# Provided passage
=-=-=
Functional programming in Kotlin could be very easy on the small, but how we can build a real-world application, splitting the code in some indipendent components and make them easily testable? Let's see a possible approach in order to solve this problem.


While introducing myself to functional programming, I needed to understand how all the FP principles connect in order to obtain a production-ready real-life application.

As a backend Java/Kotlin developer, I was missing the structure an application should have in order to be pragmatically functional, without losing all the advantages I’ve got right now in the object oriented world.

It seems very difficult to find this kind of information on the web, or to find out open source codebases in order to take inspiration from, especially in the Kotlin world. So I started studying and experimenting in order to understand how FP applications are structured and composed using other technologies and languages, looking mainly in the Scala world, where the FP community is more mature than the Kotlin one, trying to understand what mysterious definitions like “tagless final” or “free monad” meant.

At the end, what I’ve found out combines hints coming from a very good talk by Paco Estevez, mixed with the work John De Goes is doing with ZIO on Scala and with the lessons from the book “Functional and Reactive Domain Modeling” by Debasish Ghosh.

Why modules

In order to make an application “modular”, you need to split the code in elements that we can call “modules”; in the FP context a simple definition of module could be just “group of functions”.

While trying to find out how to structure a FP backend application with Kotlin, I was looking for a way to create modules in order to be able to test the functions in isolation. Test them in isolation has two meanings:

  • be able to write tests that stress only the specific functions inside the module and not the whole application;
  • when a function depends on functions from other modules, be able to replace the dependency with a test implementation or a mock/fake.

So, if you have some code that relies on external services (e.g. in a microservices architecture) or on a database, you could replace the production code that calls the external service or that connects to the database with a test implementation.

How to define a module

So, let’s talk about the code. In order to define a module, you can just define an interface; I use the “Has” prefix here, it will became clearer later:

interface HasGeometricalService {

    fun circleArea(radius: Double): Double

    fun rectangleArea(height: Double, width: Double): Double

}

Then we can implement the functions exposed by the interface, still using an interface as a container:

interface LiveGeometricalService : HasGeometricalService {

    override fun circleArea(radius: Double): Double =
        PI * radius.pow(2)

    override fun rectangleArea(height: Double, width: Double): Double =
        height * width

}

also, in this interface we can place all the “private” functions you need, that basically means all the functions you don’t need to expose/export outside this module. Just an example:

interface LiveGeometricalService : HasGeometricalService {

    override fun circleArea(radius: Double) =
            PI * powerOfTwo(radius)
=-=-=
# Data extract
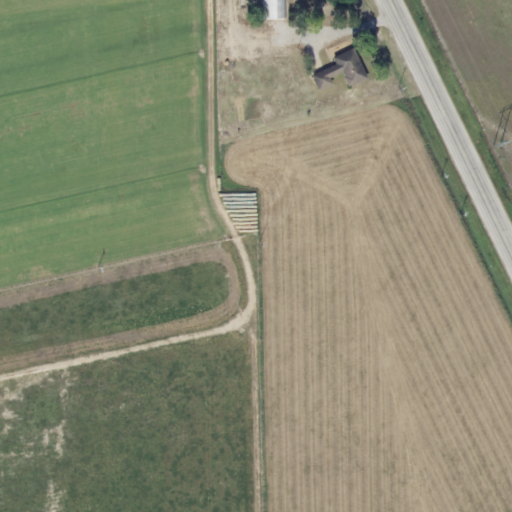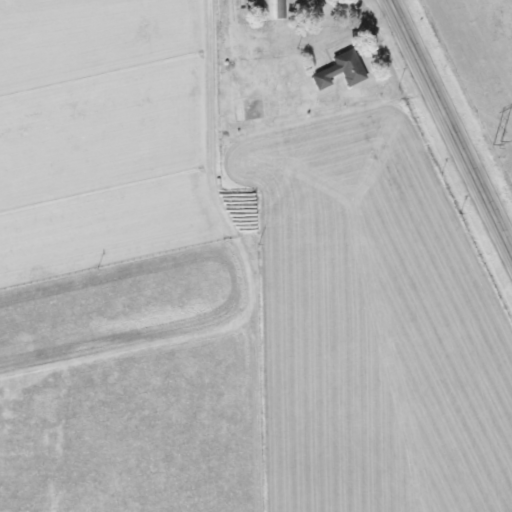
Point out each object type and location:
road: (341, 33)
building: (337, 71)
road: (451, 125)
power tower: (495, 143)
road: (508, 237)
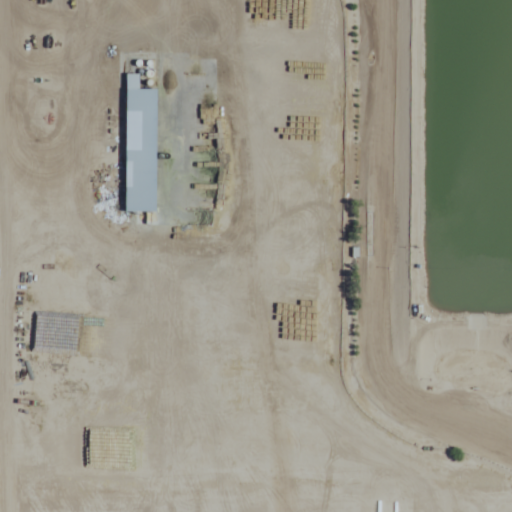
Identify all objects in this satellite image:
building: (134, 146)
crop: (256, 256)
road: (377, 263)
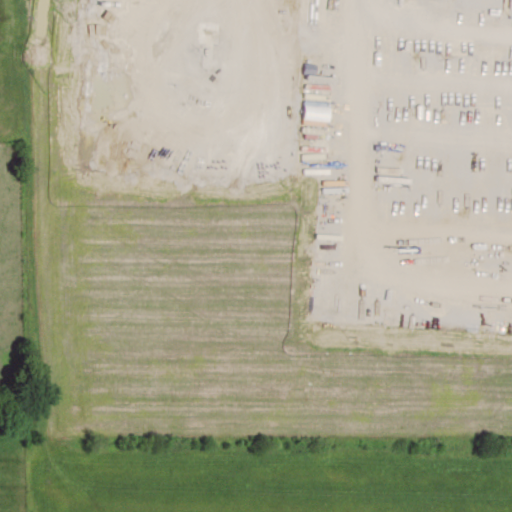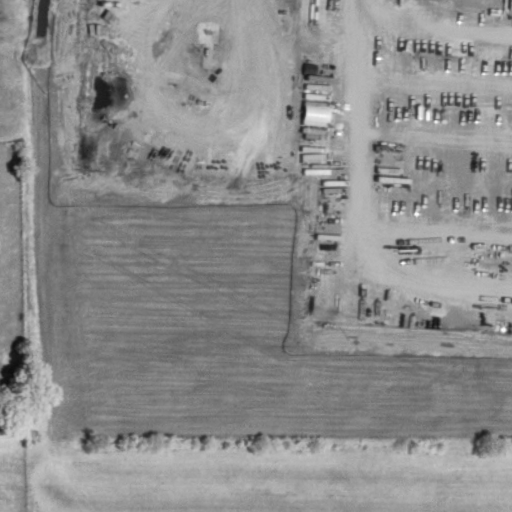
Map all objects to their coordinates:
building: (509, 3)
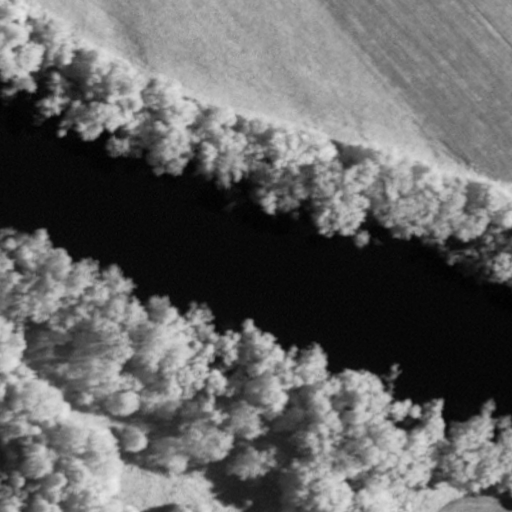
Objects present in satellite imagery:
river: (248, 264)
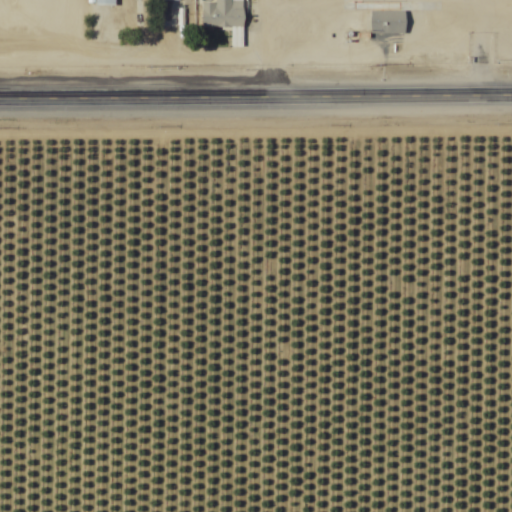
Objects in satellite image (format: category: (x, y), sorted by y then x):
building: (10, 3)
building: (103, 3)
building: (127, 14)
building: (223, 18)
building: (386, 23)
road: (256, 94)
crop: (255, 316)
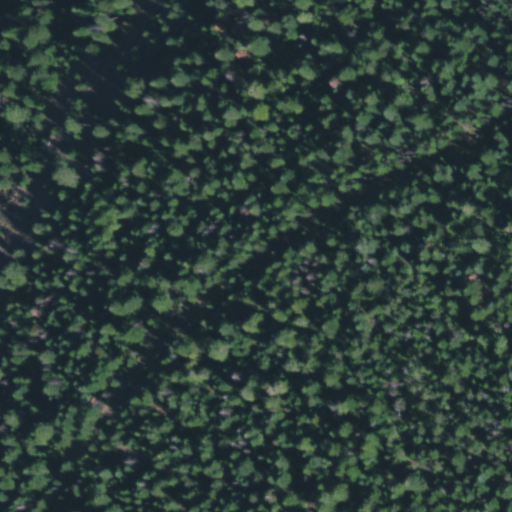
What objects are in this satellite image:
road: (242, 291)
=-=-=
# Written tasks
1. Rewrite the paragraph of the passage on functional programming in Kotlin that begins "It seems very difficult to find" more briefly, keeping its main facts.
2. Write out the portion of the passage on functional programming in Kotlin starting at "Functional programming in" and ending at "solve this problem.".
3. In the passage on functional programming in Kotlin, what prefix does the author use when defining a module as an interface?

# Exercise solutions
1. Such information and open source codebases for inspiration are hard to find online, especially for Kotlin. The author therefore studied and experimented with how FP applications are structured in other technologies and languages. The focus was mainly Scala, whose FP community is more mature than Kotlin's, and the author also tried to understand terms such as "tagless final" and "free monad."

2.
Functional programming in Kotlin could be very easy on the small, but how we can build a real-world application, splitting the code in some indipendent components and make them easily testable? Let's see a possible approach in order to solve this problem.

3. The "Has" prefix.